Africa-Press – Gabon. Sous une douce pluie, le calme règne dans le campus de l’université de Tokyo situé en plein cœur de la capitale japonaise, troublé uniquement par le tambourinement des gouttes. Dans un laboratoire niché dans l’un de ses bâtiments historiques, un scientifique parmi les plus en vogue dans l’archipel, Toshitaka Suzuki, étudie depuis presque vingt ans la « langue » de la mésange de Chine (Parus minor), une espèce de la famille des paridés endémique en Asie de l’Est. Il soutient que ces oiseaux noir et blanc de la taille du moineau ont développé une grammaire.
« Les mésanges de Chine ont plus de 200 combinaisons de cris et communiquent entre elles en suivant une certaine règle « , raconte l’éthologue, qui consacre une bonne partie de l’année à Karuizawa, au nord-ouest de Tokyo, à ses études de terrain. Celles-ci, publiées dans des revues scientifiques comme Nature Communications et Annual Review of Ecology, Evolution and Systematics, attirent l’attention des éthologues du monde entier. En 2022, il fut le premier scientifique asiatique à donner une conférence plénière au congrès de la Société internationale d’écologie comportementale.
Sa théorie suscite fascination et débats
Dans le monde de l’éthologie, sa théorie suscite fascination et débats. Depuis les années 1970, de nombreuses études ont été menées sur les capacités linguistiques des animaux. « Jusqu’à présent, les ‘phrases’ produites par les animaux étudiés restent relativement courtes et simples « , indique Sébastien Derégnaucourt, professeur d’éthologie à l’université Paris-Nanterre.
Toshitaka Suzuki est avant tout un passionné, obsédé par les comportements des mésanges de Chine. Sa fascination pour les oiseaux remonte à l’adolescence: « Ils sont un peu comme nous: bipèdes et percevant le monde grâce à la vision et à l’ouïe « , raconte-t-il. Lycéen, il s’adonne donc à corps perdu à l’observation ornithologique. Étudiant, il part jumelles à la main dans un refuge à Karuizawa. La mésange de Chine, qui émet des sons « particulièrement variés « , attire son attention. « Très vite, j’ai compris que les cris correspondaient à des objets ou à des gestes spécifiques, explique-t-il. Par exemple, le son ‘jijjiji’ qu’émettent les mésanges de Chine quand elles ont trouvé quelque chose à manger, sert à regrouper les individus de leur groupe dans un même endroit. Quand elles font ‘pîtspi’, c’est pour mettre les autres oiseaux en état d’alerte. Et le cri ‘jajaja’, c’est pour avertir de la présence d’un serpent. »

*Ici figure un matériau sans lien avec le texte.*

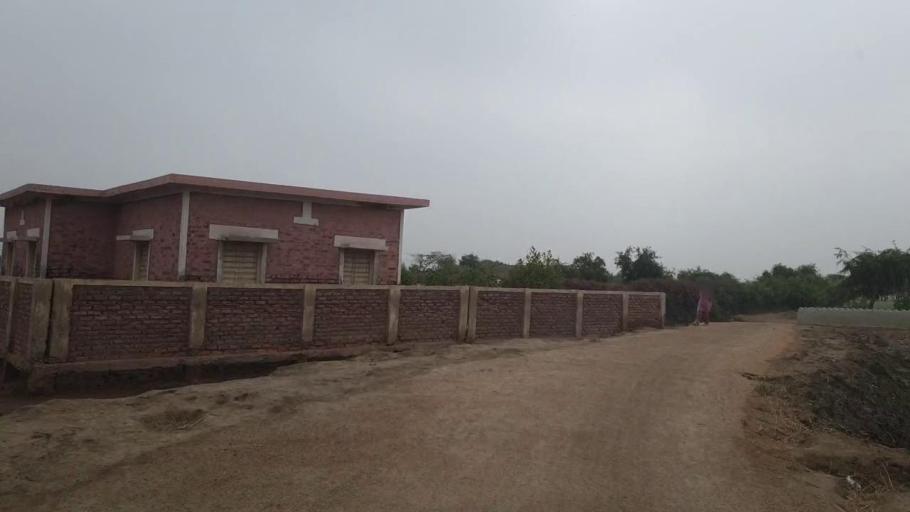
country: PK
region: Sindh
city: Badin
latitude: 24.5682
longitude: 68.6641
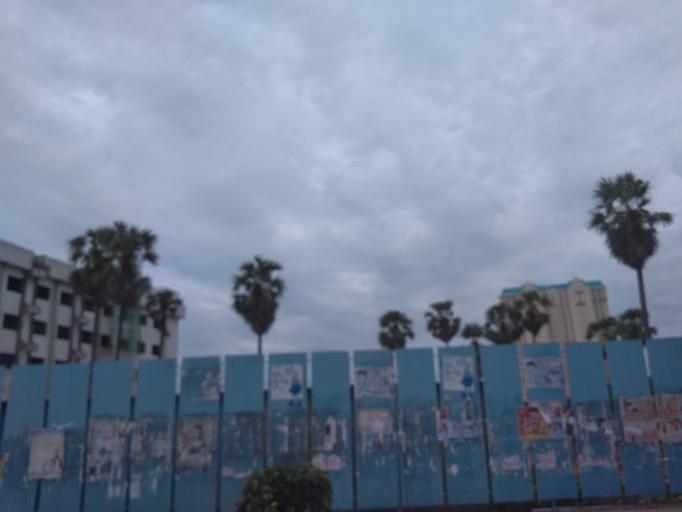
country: IN
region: Tamil Nadu
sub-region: Kancheepuram
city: Injambakkam
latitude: 12.8398
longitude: 80.2277
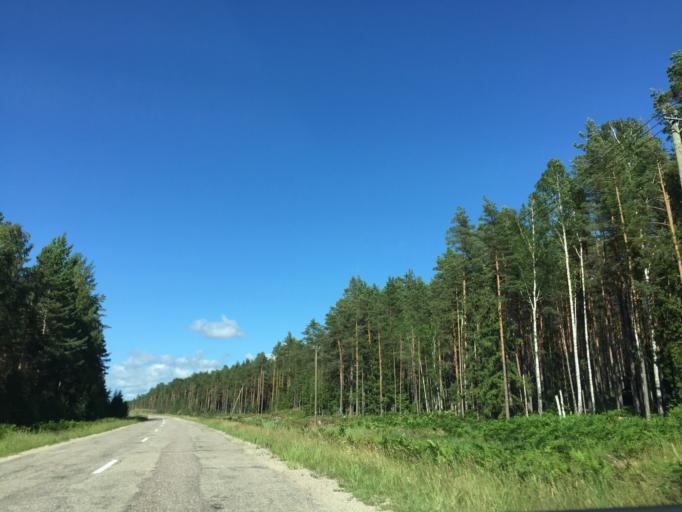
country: LV
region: Ventspils
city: Ventspils
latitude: 57.4748
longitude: 21.6648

Concernant la « grammaire » de ces oiseaux, il en a déjà eu de premiers aperçus à l’époque: « J’avais remarqué qu’il y avait des combinaisons de sons et que cela fonctionnait comme des phrases, assure Toshitaka Suzuki. Par exemple, quand ils trouvent une pie-grièche bucéphale, un de leurs prédateurs, ils font ‘pîtspi-jijiji’ pour réunir d’autres oiseaux de leur groupe et la chasser collectivement. » Comment prouver, avec des données scientifiquement solides, que la mésange de Chine communique bien par un langage? Pour commencer, comment s’assurer que le son “jajaja” désigne bien un serpent?
Il entreprend d’enregistrer les sons et de les diffuser par un haut-parleur en faisant bouger une branche d’arbre qui ressemble à un serpent. Alors qu’elles restaient indifférentes en l’absence du cri, « les mésanges sont allées vérifier attentivement ce que c’était. Vu leur réaction, il est évident qu’elles l’ont prise pour un serpent. » Si ces résultats sont globalement acceptés auprès des autres éthologues travaillant sur la communication animale, la tâche était plus ardue pour prouver l’existence d’une « grammaire ». En choisissant le son « pîtspi-jijiji » comme objet de sa recherche, l’éthologue diffuse l’enregistrement de la combinaison inverse, « jiji-pîtspi ». Pas de réaction ! Pour aller plus loin, il décide de s’inspirer de l’humoriste nippon Lou Ohshiba, dont les blagues consistent à remplacer certains mots japonais par leur équivalent en anglais. « Pour que le public comprenne ces phrases, il faut réunir deux conditions: connaître les mots en anglais et respecter la grammaire du japonais. L’objectif de mon expérimentation était de savoir si les mésanges ont la même capacité syntaxique que nous « , explique Toshitaka Suzuki.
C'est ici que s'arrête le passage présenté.